Le mouvement syndical s'efforce en général d'obtenir de meilleures conditions d'emploi pour nos adhérents, qui travaillent surtout dans le secteur économique formel. Mais depuis une décennie notre attention s'est portée sur un problème majeur, à savoir la structure des économies en place. Nous sommes persuadés qu'il est possible d'offrir un filet de sécurité sociale pour tous, compte tenu des ressources dont dispose notre planète.

Workers in South AfricaComme partout ailleurs sur le continent, les travailleurs en Afrique du Sud sont à la recherche d'emplois décents.
Photo: Reuters / Mike Hutchings

Comment créer des emplois en Afrique, compte tenu de l'impact conjugué du sous-développement et de la mondialisation?

D'une part, nous essayons d'aider nos adhérents à renforcer leurs capacités de recherche et d'action, à établir le dialogue avec leurs autorités nationales. D'autre part, nous nous inspirons de l'expérience de certains de nos syndicats, qui ont mis au point des alternatives au néo-libéralisme en Afrique australe (ANSA)*. Ils étudient actuellement dans différents pays les moyens permettant aux syndicats de mettre au point des alternatives, en coopération avec d'autres acteurs de la société civile.

Le néo-libéralisme est un terme utilisé pour décrire ce que certains considèrent comme des politiques de marché poussées à l'extrême — marchés financiers déréglementés, échanges illimités et élimination des filets de sécurité sociale publique. Quelles solutions de rechange proposent les syndicats africains?

C'est l'ANSA, justement. Le développement devrait d'abord viser les peuples, pas les marchés. L'affirmation de ce principe devrait se traduire par la mise en place de politiques de participation et de contrôle populaire des ressources, permettant aux gens de décider pour eux-mêmes. Toute la question de l'intégration de l'Afrique y est reliée. Il nous faut nous redéfinir par nos traits communs et mettre en place des systèmes de gouvernance facilitant l'harmonisation entre différentes régions du continent, avant de pouvoir nous mesurer au reste du monde.

Ces types de changements économiques ne sont-ils pas subordonnés à des bouleversements politiques?

Certainement. À l'aube de l'indépendance les puissances coloniales ont découpé nos régions en petits pays.
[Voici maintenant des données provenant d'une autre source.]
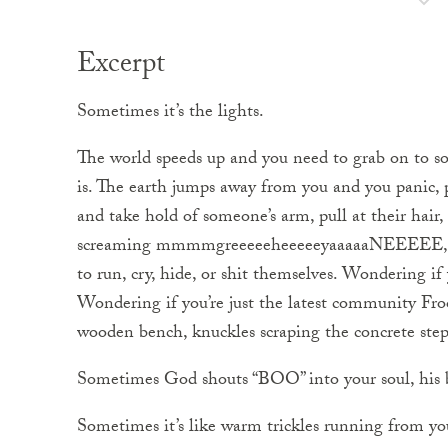
Excerpt
Sometimes it’s the lights.
The world speeds up and you need to grab on to so
is. The earth jumps away from you and you panic, p
and take hold of someone’s arm, pull at their hair,
screaming mmmmgreeeeeheeeeeyaaaaaNEEEEE, th
to run, cry, hide, or shit themselves. Wondering if
Wondering if you’re just the latest community Fro
wooden bench, knuckles scraping the concrete steps
Sometimes God shouts “BOO” into your soul, his b
Sometimes it’s like warm trickles running from yo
Lors de la première vague d'indépendances nos dirigeants ont semblé s'en contenter, trop occupés à protéger leur nouvelle souveraineté. Cette situation continue à nous faire du tort. L'Afrique compte 54 petits pays, chacun disposant d'une certaine souveraineté. Il n'est pas possible de traiter avec le reste du monde dans ces conditions. Dans le même temps, le reste du monde nous voit comme une entité unique.

Il nous faut déférer de véritables pouvoirs à un mécanisme central, tout en préservant l'autonomie locale garante de notre diversité. Il est temps d'en finir avec les barrières artificielles qui nous séparent. Il faut réaménager nos existences pour pouvoir nous réaffirmer en tant qu'Africains. Cette étape franchie, personne ne pourra plus nous dicter ses conditions.
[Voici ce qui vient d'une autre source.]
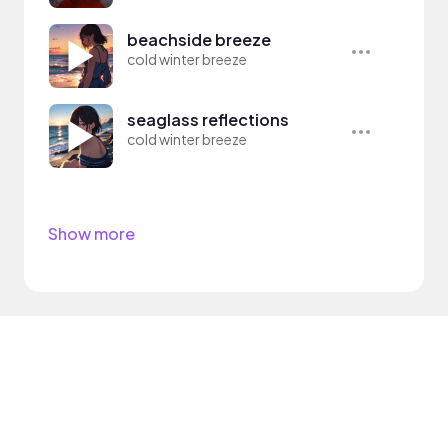
beachside breeze
cold winter breeze
seaglass reflections
cold winter breeze
Show more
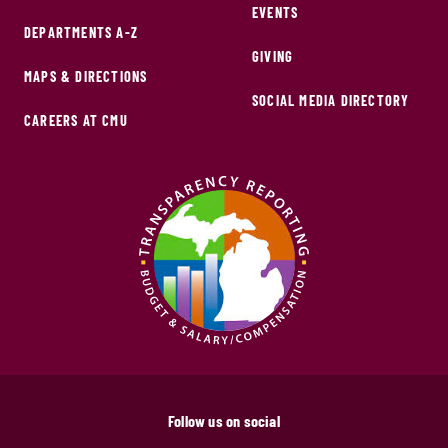
EVENTS
DEPARTMENTS A-Z
GIVING
MAPS & DIRECTIONS
SOCIAL MEDIA DIRECTORY
CAREERS AT CMU
Follow us on social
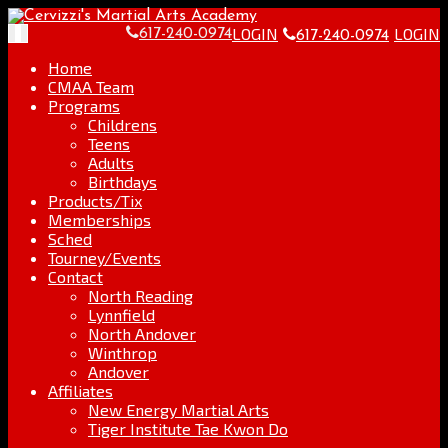
Skip
Go
to
to
LOGIN
LOGIN
Toggle
617-240-0974
617-240-0974
content
the
navigation
home
Home
page
CMAA Team
Programs
Childrens
Teens
Adults
Birthdays
Products/Tix
Memberships
Sched
Tourney/Events
Contact
North Reading
Lynnfield
North Andover
Winthrop
Andover
Affiliates
New Energy Martial Arts
Tiger Institute Tae Kwon Do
Mais pour en arriver là, la structure de l'État africain devra changer. La démocratie devra y être bien plus présente. Il faudra déléguer davantage de pouvoirs à la population pour qu'elle puisse décider pour elle-même. Tel est, à mon avis, le programme politique pour l'Afrique auquel nous pouvons apporter notre soutien, en tant que syndicats.

Les travaux du Forum social mondial ont pour thème "Un autre monde est possible". À votre avis, une autre Afrique est-elle possible?

Il n'y a qu'à voir la Tunisie et l'Égypte aujourd'hui. Ce sont des pays africains. Je dirais qu'une autre Afrique est en train de naître.     

* Alternatives au néo-libéralisme en Afrique australe (ANSA) est un programme politique et économique en 10 points qui entend offrir une alternative au modèle de développement préconisé par le Fonds monétaire international et la Banque mondiale. Voir : .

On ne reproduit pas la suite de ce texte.